CEOs have a choice: either shape the story or be left out of it. According to the 2025 Edelman Trust Barometer, 30% of survey respondents trust information disseminated by CEOs, and even in today’s climate, three-fourths support business involvement in social issues as long as it would improve the company’s performance, and 71% support involvement if the issue impacts their customers, employees or communities.

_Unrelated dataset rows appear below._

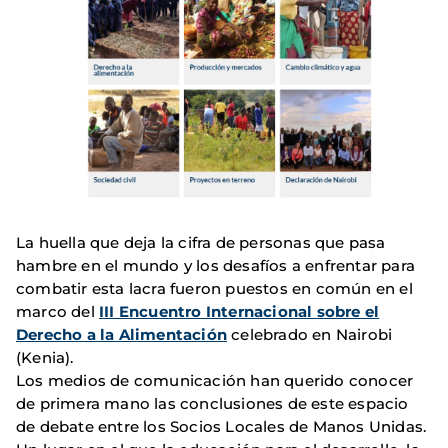
La huella que deja la cifra de personas que pasa
hambre en el mundo y los desafíos a enfrentar para
combatir esta lacra fueron puestos en común en el
marco del
III Encuentro Internacional sobre el
Derecho a la Alimentación
celebrado en Nairobi
(Kenia).
Los medios de comunicación han querido conocer
de primera mano las conclusiones de este espacio
de debate entre los Socios Locales de Manos Unidas.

It is futile to sit and wait until reporters notice a company’s latest announcement or thought leadership. The executives who dominate the news cycle are not lucky. They are intentional, strategic, and ruthless about making themselves essential. Here are steps to not be left out:
- Speak in headlines, not paragraphs. Forget corporate jargon. The smartest CEOs know bold, memorable quotes win. JPMorgan Chase’s Jamie Dimon warned of “considerable turbulence” ahead, spelling out the risks of tariffs, inflation, and volatility. He did not just inform investors. He owned the narrative across every major business outlet nationwide.
- Act immediately to hit the news cycle fast and hard. Connect with today’s top story the same day or risk being invisible. When tariffs threatened the economy, CEOs who spoke up, like Tim Zimmerman of Mitchell Metal Products, drove the conversation: “Tariffs and the uncertainty of next steps will lead to very difficult economic times over the next year or two.” Silence is not safety. It is surrender.
- Build relationships before they need them. Reporters do not owe anyone coverage. They remember the leaders who show up with real insights, not the ones who send a press release and disappear. The best sources make a reporter’s life easier and get rewarded with the first call (and the best quotes).
- Don’t fall for the know-it-all effect. Not knowing the answer gets trumped by knowing how to answer. This requires a bit of everything, from research to interview prep to strictly adhering to honesty and core values. No one has the right answer, but preparation is key to avoid interview snafus and backlash from customers, shareholders or media. “No comment” is a red flag that puts you on the “do not call” list. How we communicate matters, especially when delivering potentially bad news.
- Assess any risk. It is never the wrong time to audit the company’s crisis and reputation management plan. This adds to the preparation ahead of interviews with reporters. No question should be left unanswered with the right tools in your arsenal. OWC’s reputation risk assessment tool can measure the temperature and detect any blind spots.
Here’s the brutal truth: If a company and its thought leaders are not proactive and not building their media brand right now, someone else will swoop in and become the voice of the industry. It is not just about being ready when the phone rings but about becoming a reporter’s go-to.
Now is the time to step up your game.